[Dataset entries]
>>>

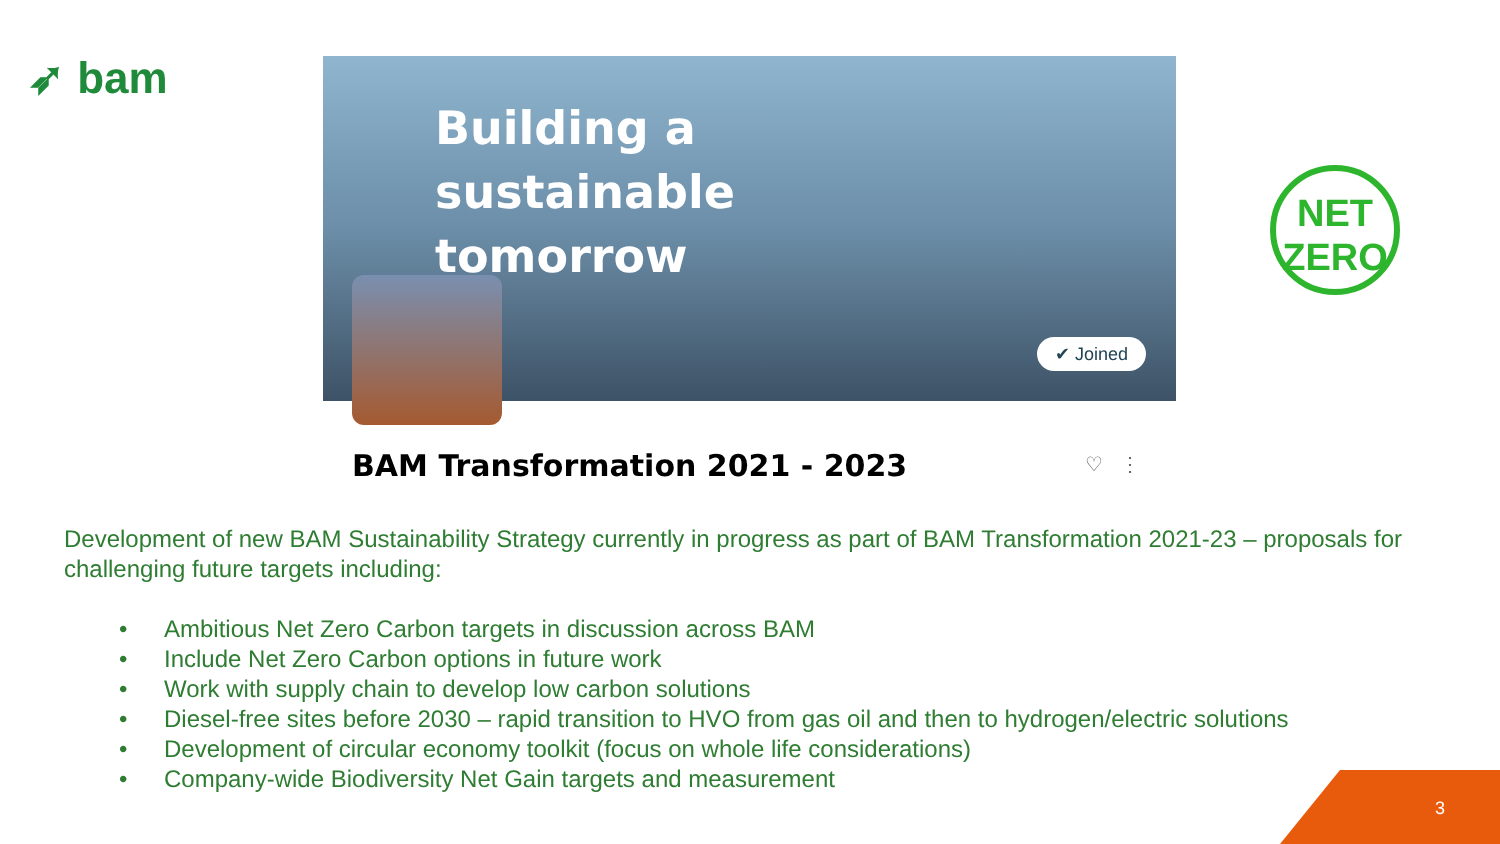➶ bam
Building a
sustainable
tomorrow
✔ Joined
BAM Transformation 2021 - 2023 ♡ ⋮
NET
ZERO
Development of new BAM Sustainability Strategy currently in progress as part of BAM Transformation 2021-23 – proposals for challenging future targets including:
• Ambitious Net Zero Carbon targets in discussion across BAM
• Include Net Zero Carbon options in future work
• Work with supply chain to develop low carbon solutions
• Diesel-free sites before 2030 – rapid transition to HVO from gas oil and then to hydrogen/electric solutions
• Development of circular economy toolkit (focus on whole life considerations)
• Company-wide Biodiversity Net Gain targets and measurement
3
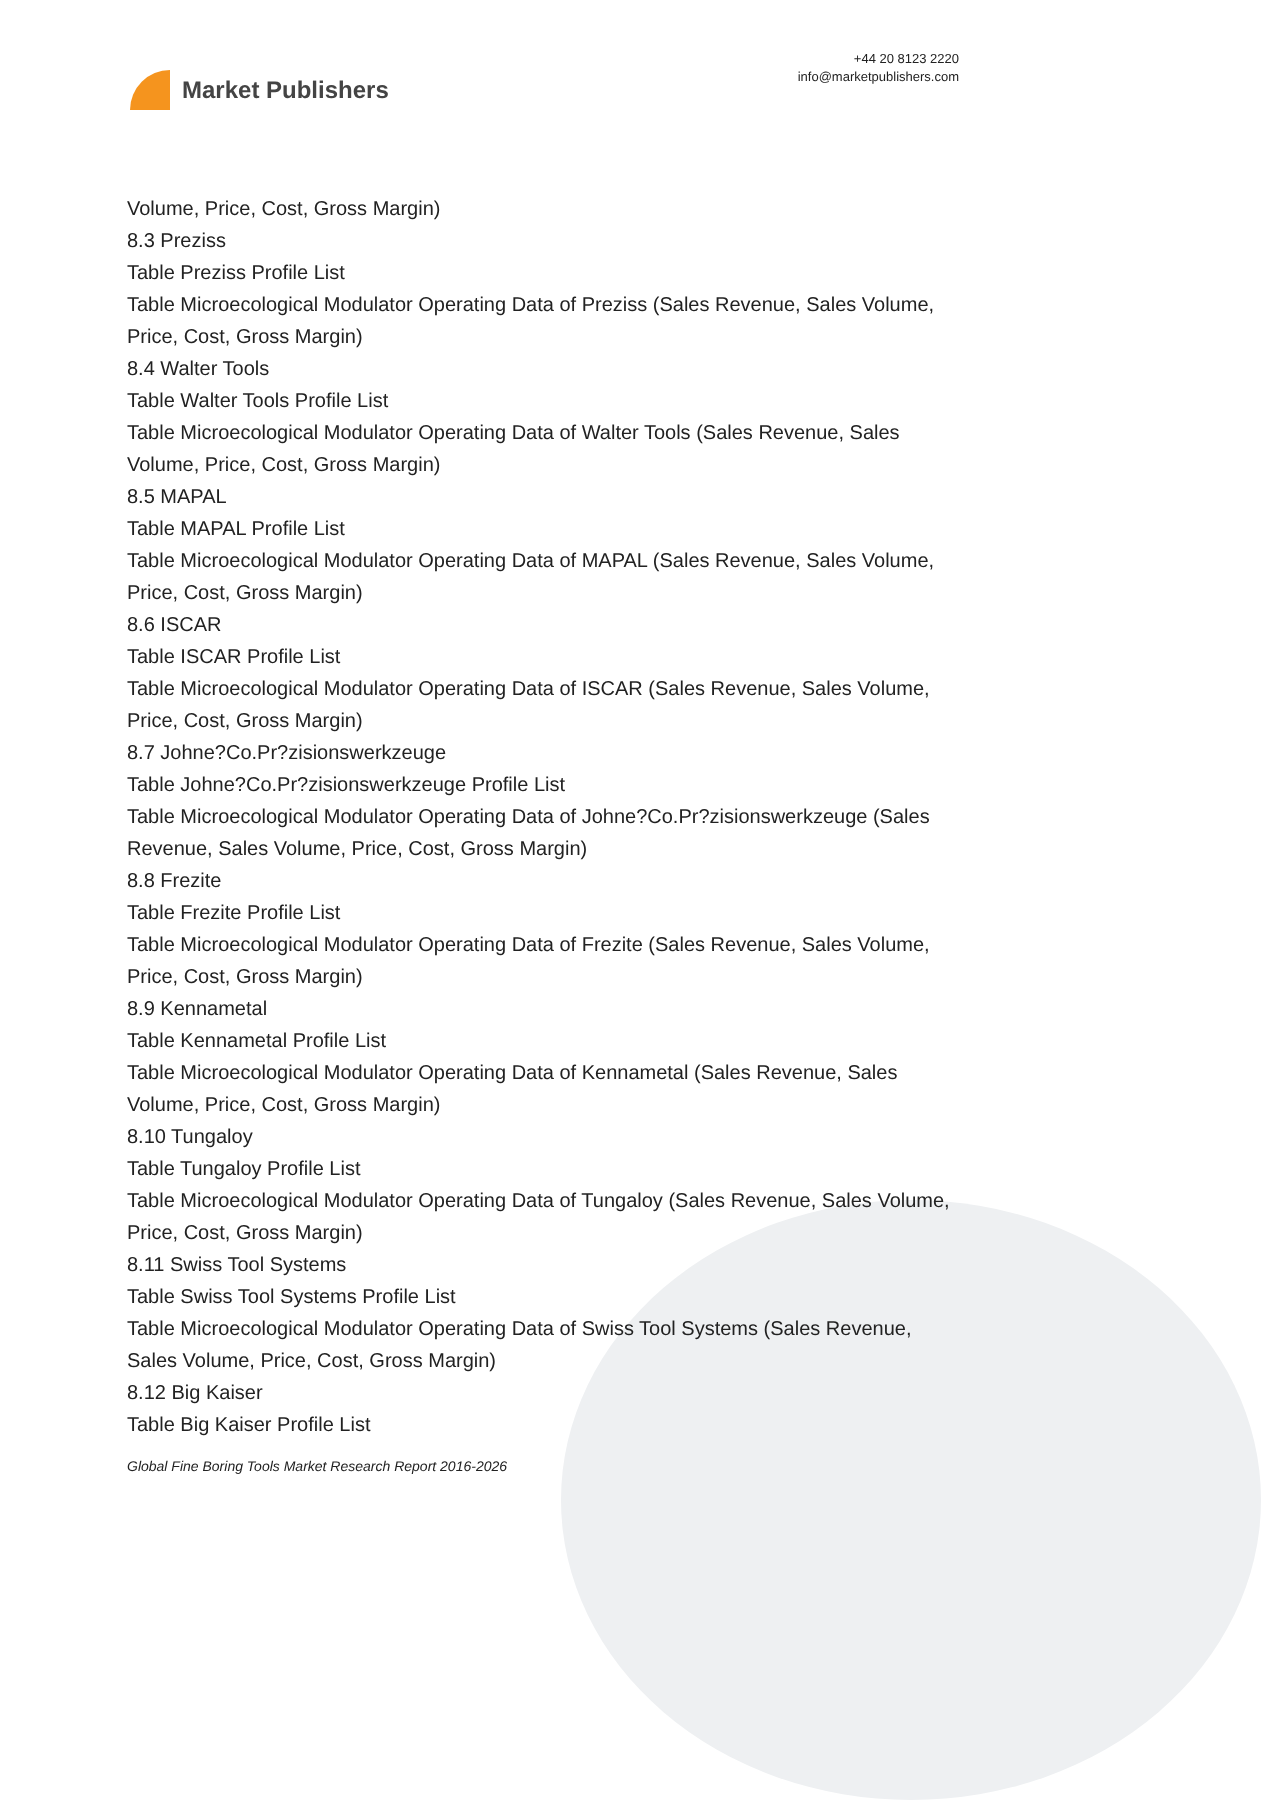Market Publishers
+44 20 8123 2220
info@marketpublishers.com
Volume, Price, Cost, Gross Margin)
8.3 Preziss
Table Preziss Profile List
Table Microecological Modulator Operating Data of Preziss (Sales Revenue, Sales Volume, Price, Cost, Gross Margin)
8.4 Walter Tools
Table Walter Tools Profile List
Table Microecological Modulator Operating Data of Walter Tools (Sales Revenue, Sales Volume, Price, Cost, Gross Margin)
8.5 MAPAL
Table MAPAL Profile List
Table Microecological Modulator Operating Data of MAPAL (Sales Revenue, Sales Volume, Price, Cost, Gross Margin)
8.6 ISCAR
Table ISCAR Profile List
Table Microecological Modulator Operating Data of ISCAR (Sales Revenue, Sales Volume, Price, Cost, Gross Margin)
8.7 Johne?Co.Pr?zisionswerkzeuge
Table Johne?Co.Pr?zisionswerkzeuge Profile List
Table Microecological Modulator Operating Data of Johne?Co.Pr?zisionswerkzeuge (Sales Revenue, Sales Volume, Price, Cost, Gross Margin)
8.8 Frezite
Table Frezite Profile List
Table Microecological Modulator Operating Data of Frezite (Sales Revenue, Sales Volume, Price, Cost, Gross Margin)
8.9 Kennametal
Table Kennametal Profile List
Table Microecological Modulator Operating Data of Kennametal (Sales Revenue, Sales Volume, Price, Cost, Gross Margin)
8.10 Tungaloy
Table Tungaloy Profile List
Table Microecological Modulator Operating Data of Tungaloy (Sales Revenue, Sales Volume, Price, Cost, Gross Margin)
8.11 Swiss Tool Systems
Table Swiss Tool Systems Profile List
Table Microecological Modulator Operating Data of Swiss Tool Systems (Sales Revenue, Sales Volume, Price, Cost, Gross Margin)
8.12 Big Kaiser
Table Big Kaiser Profile List
Global Fine Boring Tools Market Research Report 2016-2026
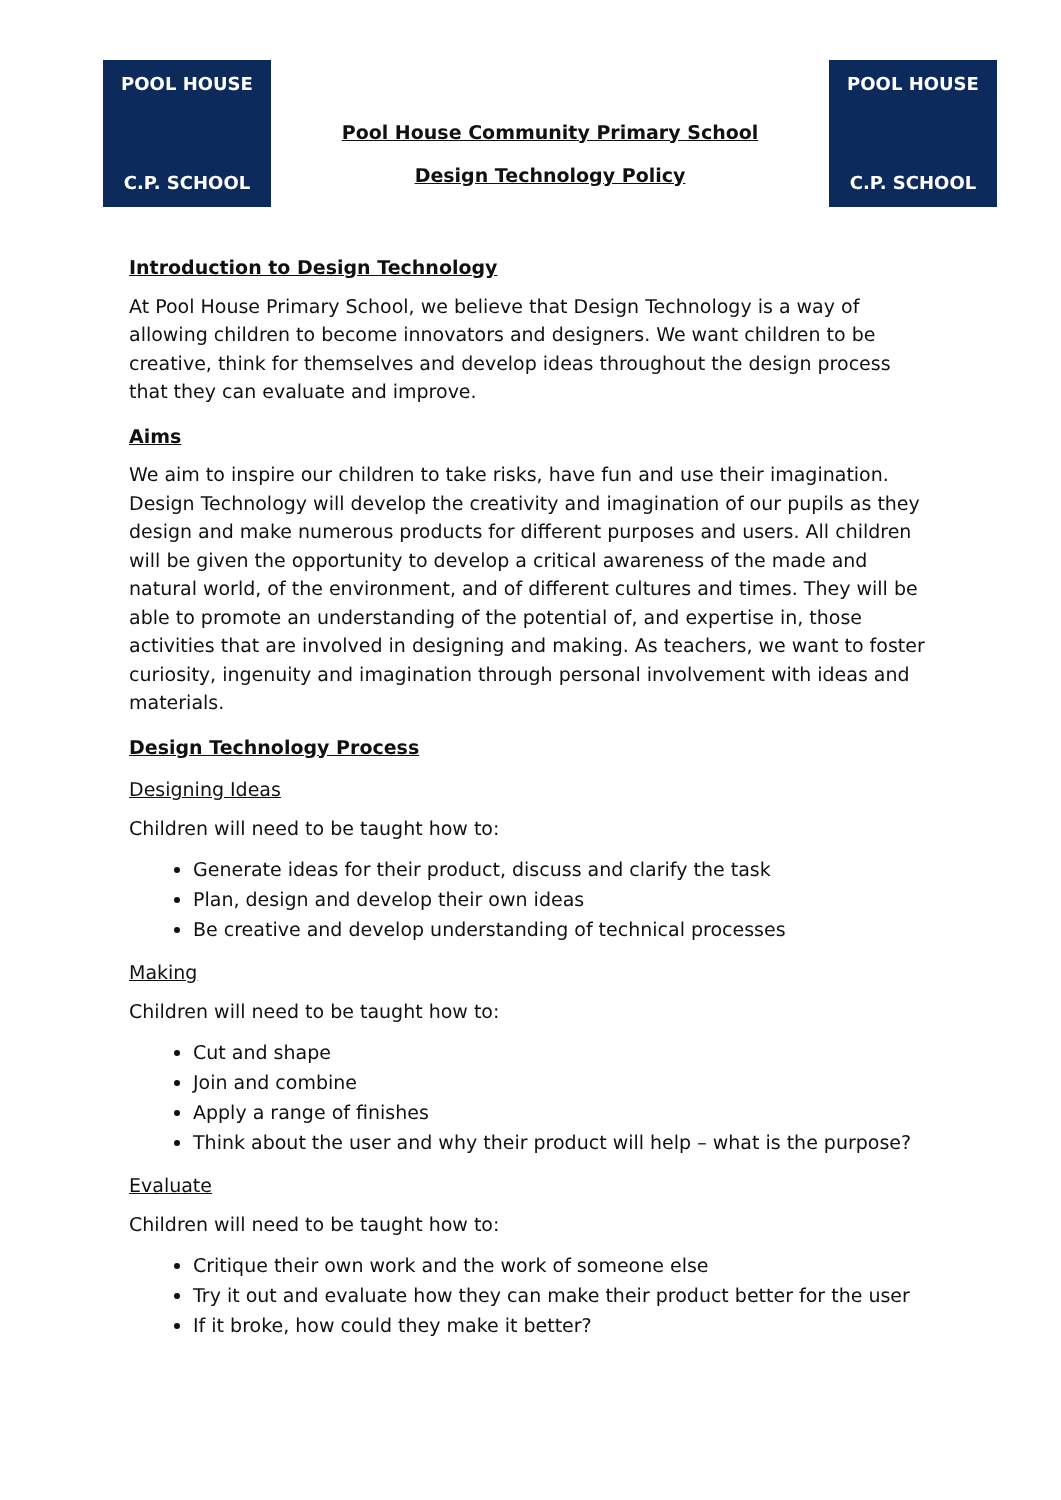POOL HOUSE
C.P. SCHOOL
Pool House Community Primary School
Design Technology Policy
POOL HOUSE
C.P. SCHOOL
Introduction to Design Technology
At Pool House Primary School, we believe that Design Technology is a way of allowing children to become innovators and designers. We want children to be creative, think for themselves and develop ideas throughout the design process that they can evaluate and improve.
Aims
We aim to inspire our children to take risks, have fun and use their imagination. Design Technology will develop the creativity and imagination of our pupils as they design and make numerous products for different purposes and users. All children will be given the opportunity to develop a critical awareness of the made and natural world, of the environment, and of different cultures and times. They will be able to promote an understanding of the potential of, and expertise in, those activities that are involved in designing and making. As teachers, we want to foster curiosity, ingenuity and imagination through personal involvement with ideas and materials.
Design Technology Process
Designing Ideas
Children will need to be taught how to:
Generate ideas for their product, discuss and clarify the task
Plan, design and develop their own ideas
Be creative and develop understanding of technical processes
Making
Children will need to be taught how to:
Cut and shape
Join and combine
Apply a range of finishes
Think about the user and why their product will help – what is the purpose?
Evaluate
Children will need to be taught how to:
Critique their own work and the work of someone else
Try it out and evaluate how they can make their product better for the user
If it broke, how could they make it better?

<<<

→ What to do: Where the word "Microecological" shows up in a line of the entries above, copy that line.

→ Answer space:
Table Microecological Modulator Operating Data of Preziss (Sales Revenue, Sales Volume, Price, Cost, Gross Margin)
Table Microecological Modulator Operating Data of Walter Tools (Sales Revenue, Sales Volume, Price, Cost, Gross Margin)
Table Microecological Modulator Operating Data of MAPAL (Sales Revenue, Sales Volume, Price, Cost, Gross Margin)
Table Microecological Modulator Operating Data of ISCAR (Sales Revenue, Sales Volume, Price, Cost, Gross Margin)
Table Microecological Modulator Operating Data of Johne?Co.Pr?zisionswerkzeuge (Sales Revenue, Sales Volume, Price, Cost, Gross Margin)
Table Microecological Modulator Operating Data of Frezite (Sales Revenue, Sales Volume, Price, Cost, Gross Margin)
Table Microecological Modulator Operating Data of Kennametal (Sales Revenue, Sales Volume, Price, Cost, Gross Margin)
Table Microecological Modulator Operating Data of Tungaloy (Sales Revenue, Sales Volume, Price, Cost, Gross Margin)
Table Microecological Modulator Operating Data of Swiss Tool Systems (Sales Revenue, Sales Volume, Price, Cost, Gross Margin)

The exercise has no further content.